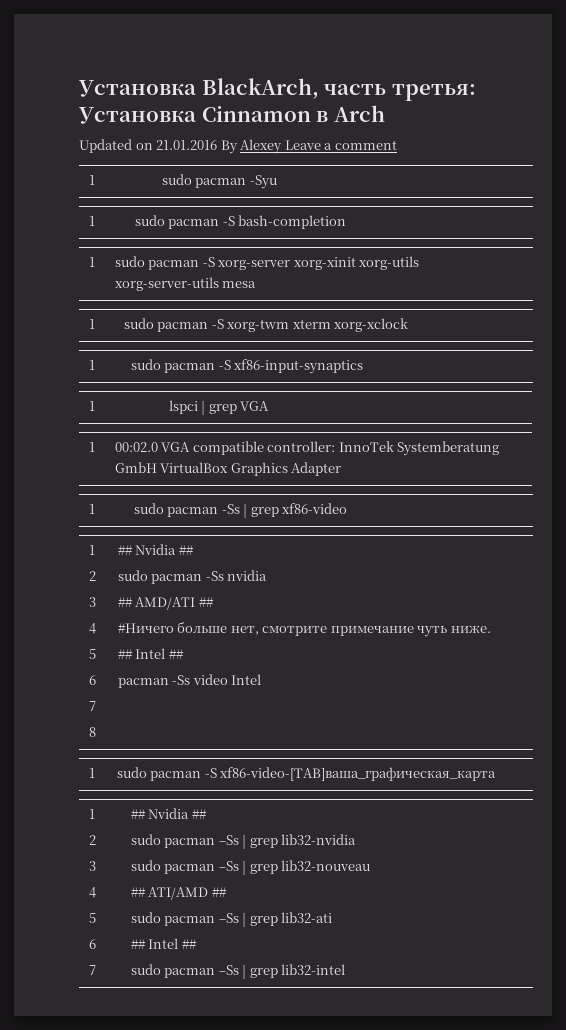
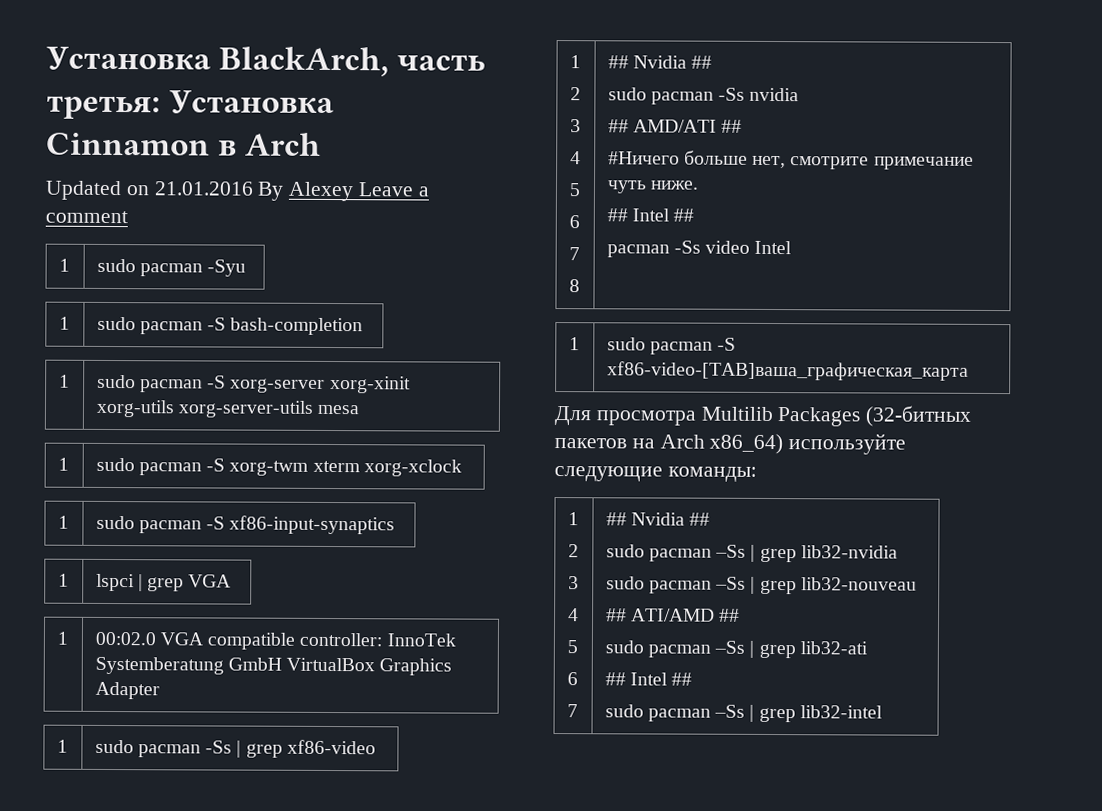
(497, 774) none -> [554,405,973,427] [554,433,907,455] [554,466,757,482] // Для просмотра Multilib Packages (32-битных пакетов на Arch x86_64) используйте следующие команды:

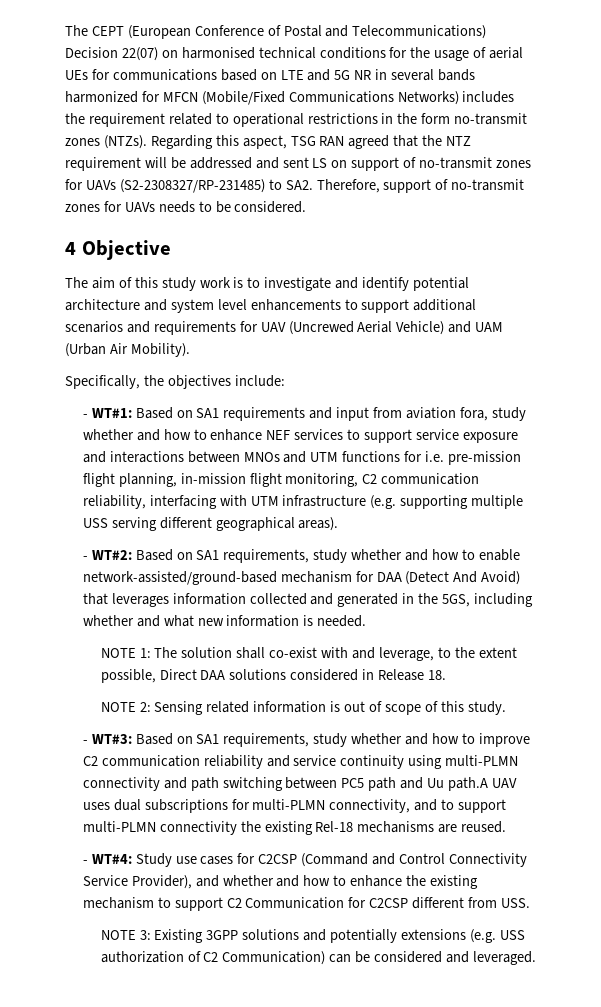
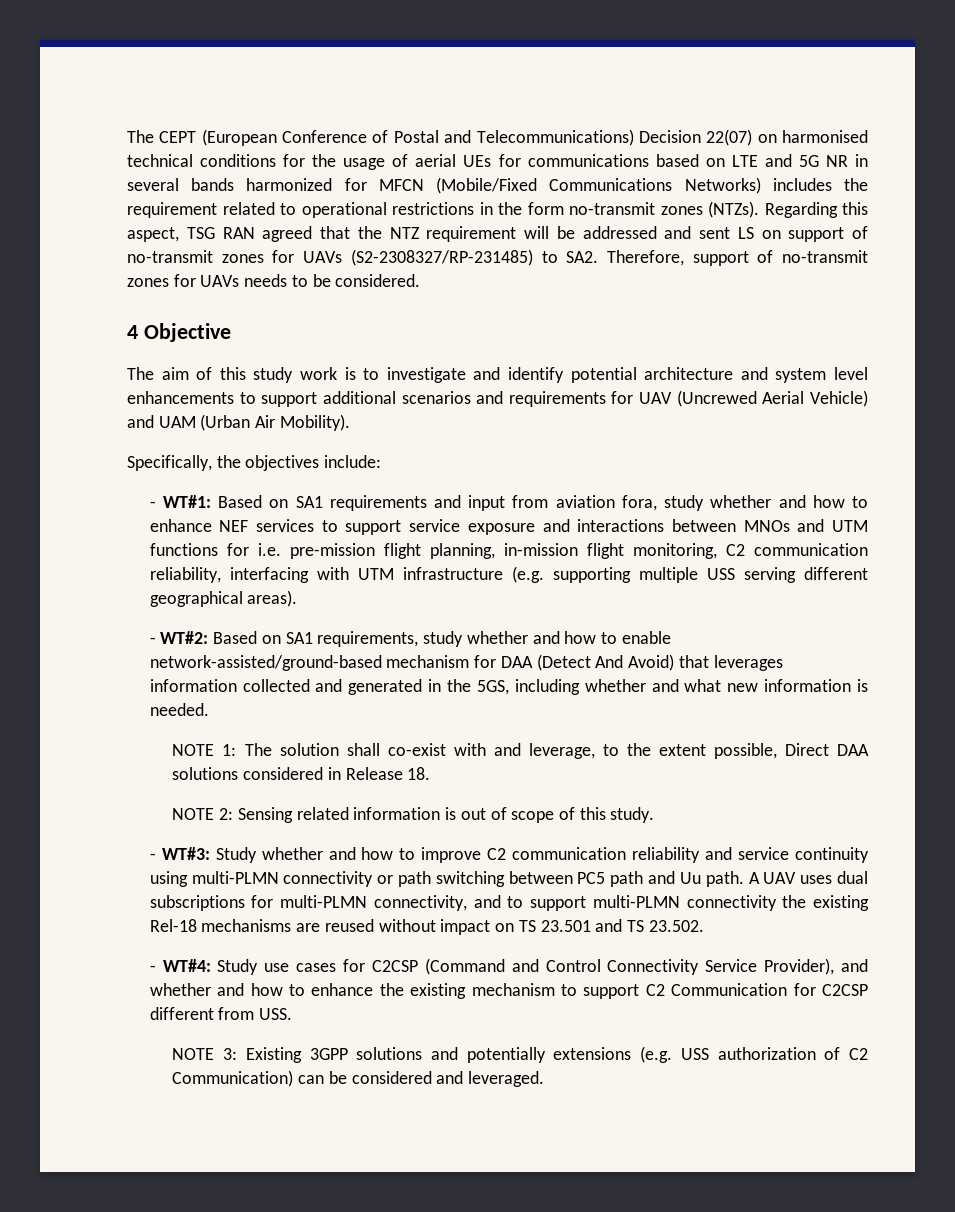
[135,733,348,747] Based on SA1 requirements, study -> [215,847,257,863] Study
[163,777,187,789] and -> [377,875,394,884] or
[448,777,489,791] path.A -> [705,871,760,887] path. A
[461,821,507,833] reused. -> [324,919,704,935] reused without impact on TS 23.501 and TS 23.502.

> [WORK INSTRUCTIONS] Starting at the line that contains "[135,733,348,747] Based on", retype each remaining line of the records exactly; that line and the last line are both included.

> [FINISHED TASK]
[135,733,348,747] Based on SA1 requirements, study -> [215,847,257,863] Study
[163,777,187,789] and -> [377,875,394,884] or
[448,777,489,791] path.A -> [705,871,760,887] path. A
[461,821,507,833] reused. -> [324,919,704,935] reused without impact on TS 23.501 and TS 23.502.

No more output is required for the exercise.